À faire ->
a: Répondez aux questions suivantes à partir de l'article sur la boulangerie rurale :
(i) Combien d'habitants compte Montceaux-lès-Meaux ?
(ii) À combien s'élève au total l'investissement pour la boulangerie de Montceaux-lès-Meaux ?
(iii) Quel âge a Denis Joulin ?
b: Reproduisez fidèlement le passage de l'article sur la boulangerie rurale qui commence par « Publié le 28/09/2023 » et se poursuit jusqu'à « changement de paradigme. ».

Comment garder le pain au centre du village ?

Publié le 28/09/2023 |
La Boulange de Bébère à Avord

Alors que les vertus de la boulangerie ont longtemps été vantées pour le maintien du lien social en zone rurale, la tâche des artisans positionnés dans ces territoires n’a jamais été aussi complexe. Entre désertification des campagnes et charges intenables, le maintien du pain artisanal en milieu rural pourrait nécessiter un profond changement de paradigme.

A Montceaux-lès-Meaux, paisible village de 652 habitants situé en Seine-et-Marne (77), le retour annoncé d’une boulangerie a été perçu comme une véritable victoire. L’ouverture du commerce, baptisé « Aux Délices de Nelly » par sa gérante Camille Pierson, a été rendue possible par la volonté politique développée par l’équipe municipale, qui avait acquis une maison attenante à la mairie (laquelle hébergea, jadis... une boulangerie !) pour redonner aux habitants le plaisir du pain frais. L’investissement, représentant au total 346 395 euros (le bâtiment existant et les deux garages associés ont été détruits pour rebâtir une nouvelle structure), a été cofinancé par la collectivité locale, la Région Île-de-France et le département. L’édile Michel Belin compte sur la fidélité de la population locale, le stationnement gratuit dans le centre-ville ainsi que la présence d’un axe routier comptant 1 900 passages de véhicules chaque jour pour assurer le succès de l’entreprise. Cette initiative est loin d’être unique sur le territoire français : pour éviter la désertification de leurs territoires, ce sont des dizaines de communes qui se mobilisent pour créer un terreau fertile à l’installation d’un artisan boulanger, perçu comme un rempart contre la disparition de la vie locale. Compte tenu de la baisse structurelle de la consommation de pain et des charges pesant sur les entreprises de boulangerie, leur pérennité n’est pas assurée pour autant : même si elles sont accompagnées (avec notamment une gratuité de loyer sur une certaine période entre autres dispositifs), leur modèle économique demeure fragile. 

La diversification, effort indispensable pour la survie de la boulangerie rurale

Si les activités de restauration rapide sont devenues incontournables au sein de nombreuses entreprises de boulangerie, peu importe leur nature, la transformation de l’offre (et donc du visage du commerce) pourrait s’avérer plus profonde dans les zones rurales. L’idée n’est pas nouvelle : les villages français ont longtemps connu des commerces concentrant les activités de café, épicerie et boulangerie. Leur déclin n’a pas tant tenu au caractère non pertinent du modèle qu’à la qualité parfois discutable de leurs produits et prestations. Une nouvelle génération d’entrepreneurs se déploie à présent pour en faire vivre une approche plus engagée et moderne. À Montceaux-lès-Meaux, Camille Pierson envisage d’ores et déjà d’installer un espace épicerie et salon de thé au sein de sa jeune boulangerie. Dans le centre de la France, près de Bourges, Denis Joulin a insufflé une nouvelle dynamique à une boulangerie-café située à Avord (18 environ 2 600 habitants). Le jeune artisan, formé chez les Compagnons du Devoir, est revenu dans ses terres natales après un parcours l’ayant emmené à Saint-Tropez, Bordeaux, Reims, Strasbourg ou encore Paris. Son brevet professionnel, un CAP Pâtissier, un diplôme d’encadrant d’entreprise artisanale et une expérience de boulanger démonstrateur en poche, le boulanger, tout juste âgé de 24 ans, s’est installé l’an passé sous une enseigne faisant un souriant clin d’œil à son parcours. « La Boulange de Bébère » (un surnom apparu lors de son Tour de France) propose à ses clients une vaste salle de restauration... mais aussi et surtout une gamme de produits 100 % maison, mettant en valeur le savoir-faire acquis pendant le riche parcours du chef d’entreprise. Grâce à sa double vocation, le commerce renforce sa capacité à être un lieu de rencontres.

Section des données ->

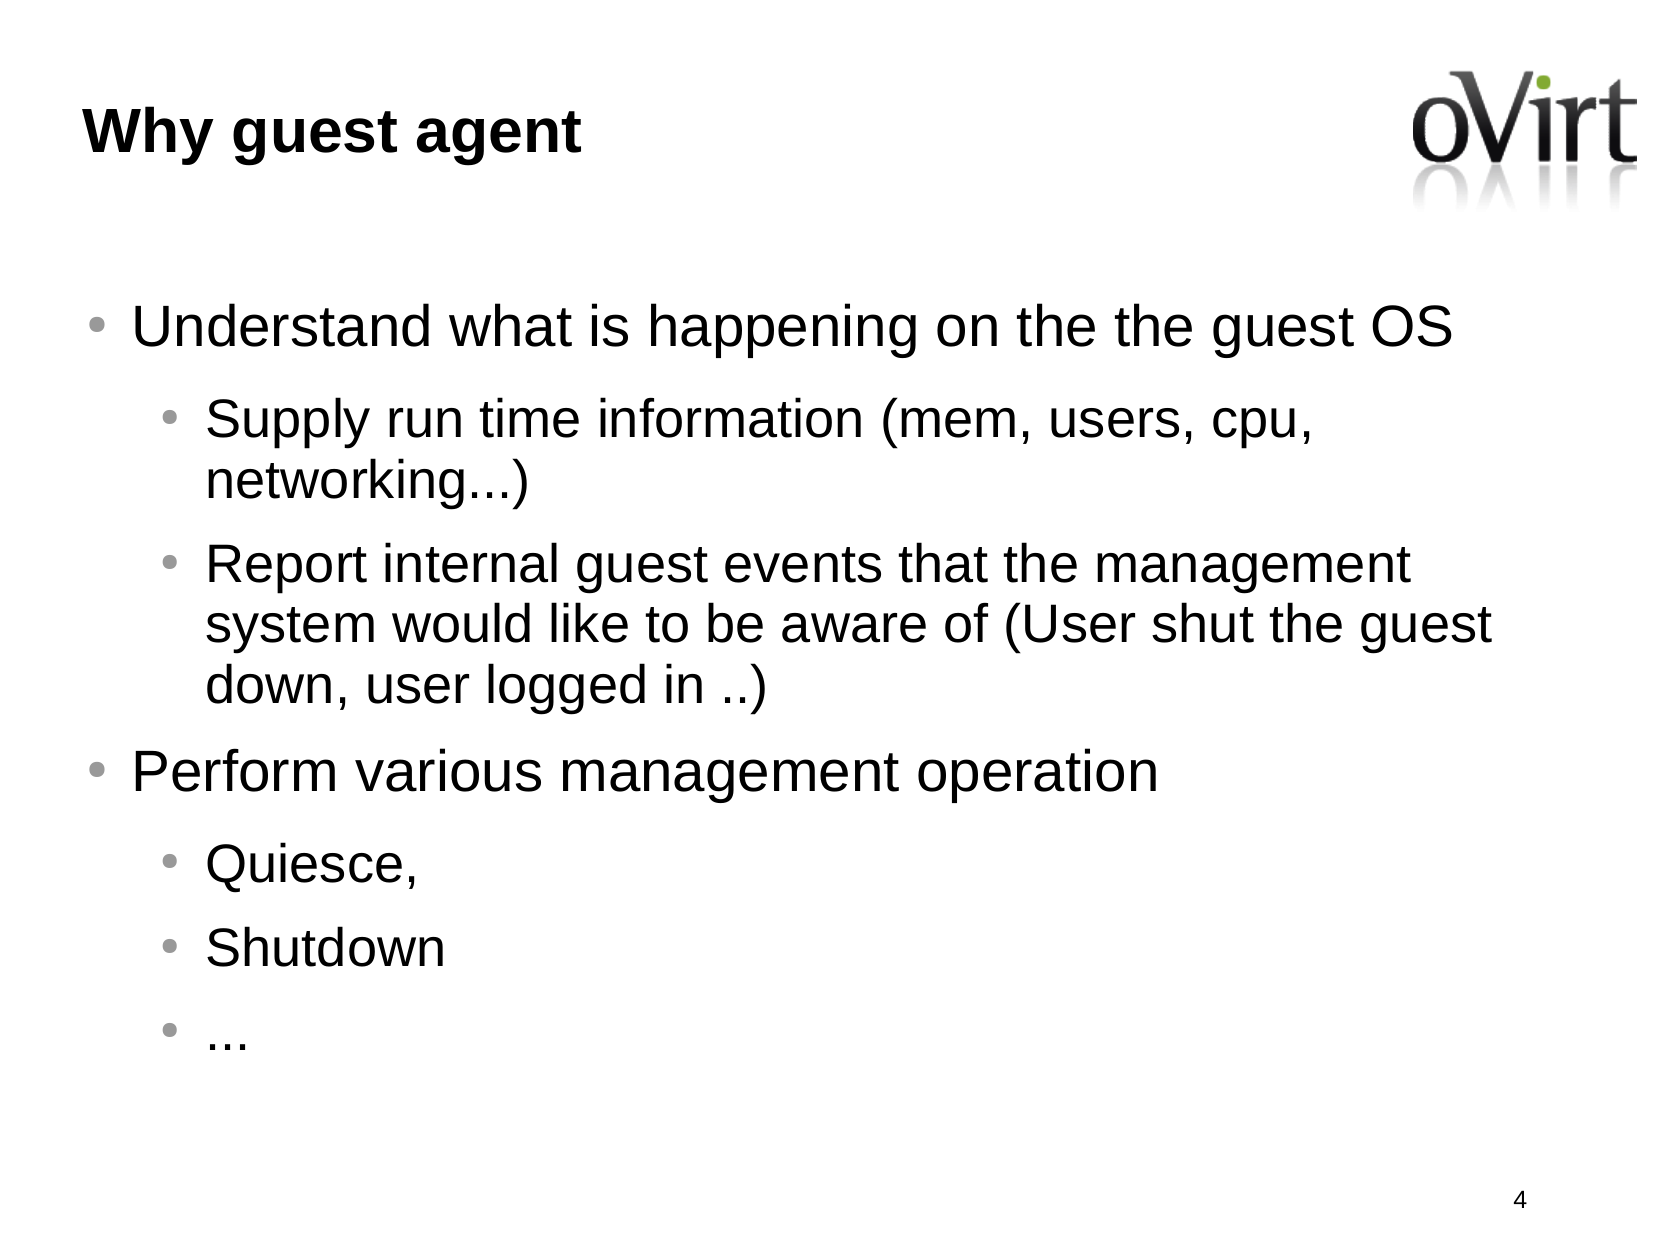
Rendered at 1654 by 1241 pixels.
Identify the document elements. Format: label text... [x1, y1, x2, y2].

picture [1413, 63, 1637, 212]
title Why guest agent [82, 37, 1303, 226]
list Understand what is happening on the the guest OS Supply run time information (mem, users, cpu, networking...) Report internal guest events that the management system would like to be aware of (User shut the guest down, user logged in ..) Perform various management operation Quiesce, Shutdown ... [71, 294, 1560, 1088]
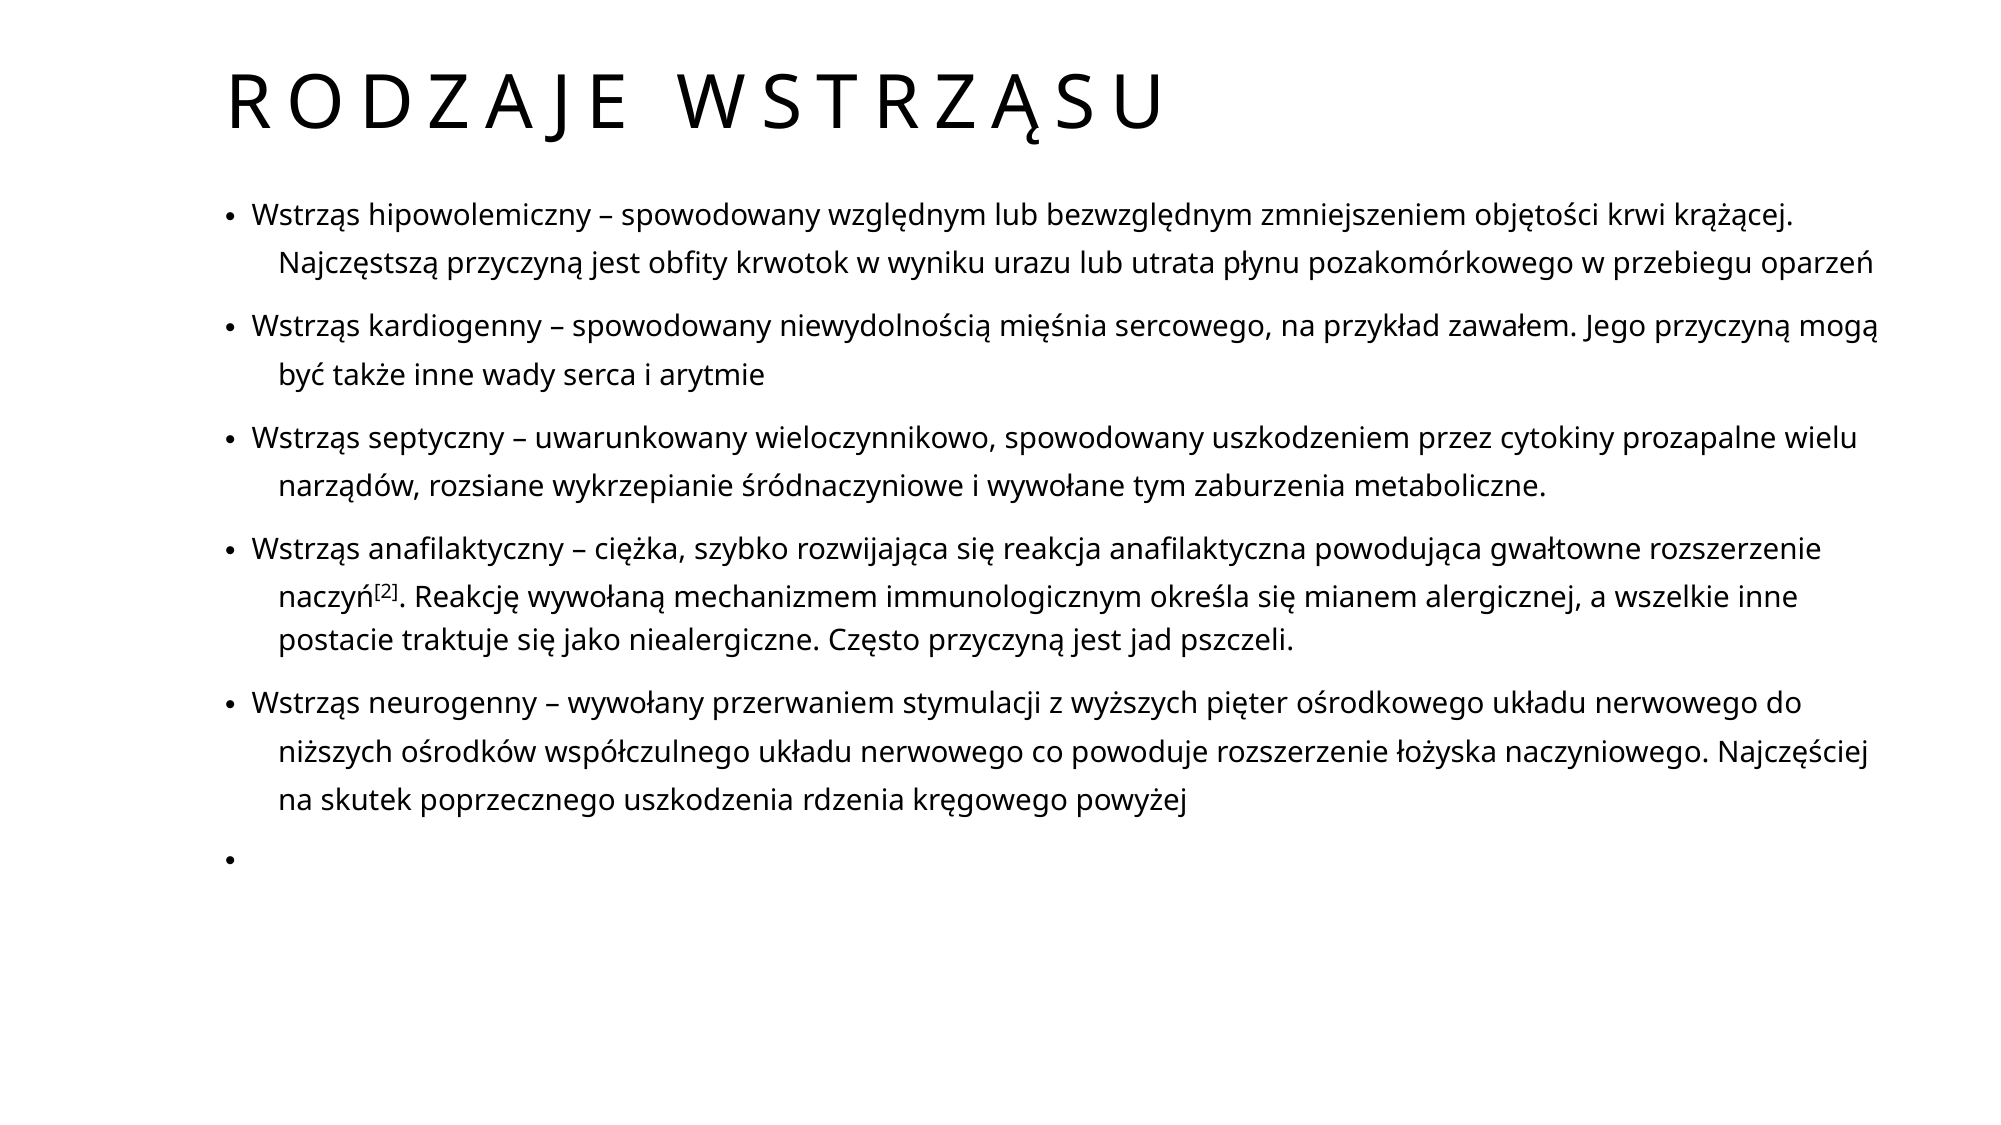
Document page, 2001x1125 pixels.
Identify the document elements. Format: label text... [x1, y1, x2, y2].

Corrigé de l'exercice ->
a:
(i) 652 habitants.
(ii) 346 395 euros.
(iii) 24 ans.

b:
Publié le 28/09/2023 |
La Boulange de Bébère à Avord

Alors que les vertus de la boulangerie ont longtemps été vantées pour le maintien du lien social en zone rurale, la tâche des artisans positionnés dans ces territoires n’a jamais été aussi complexe. Entre désertification des campagnes et charges intenables, le maintien du pain artisanal en milieu rural pourrait nécessiter un profond changement de paradigme.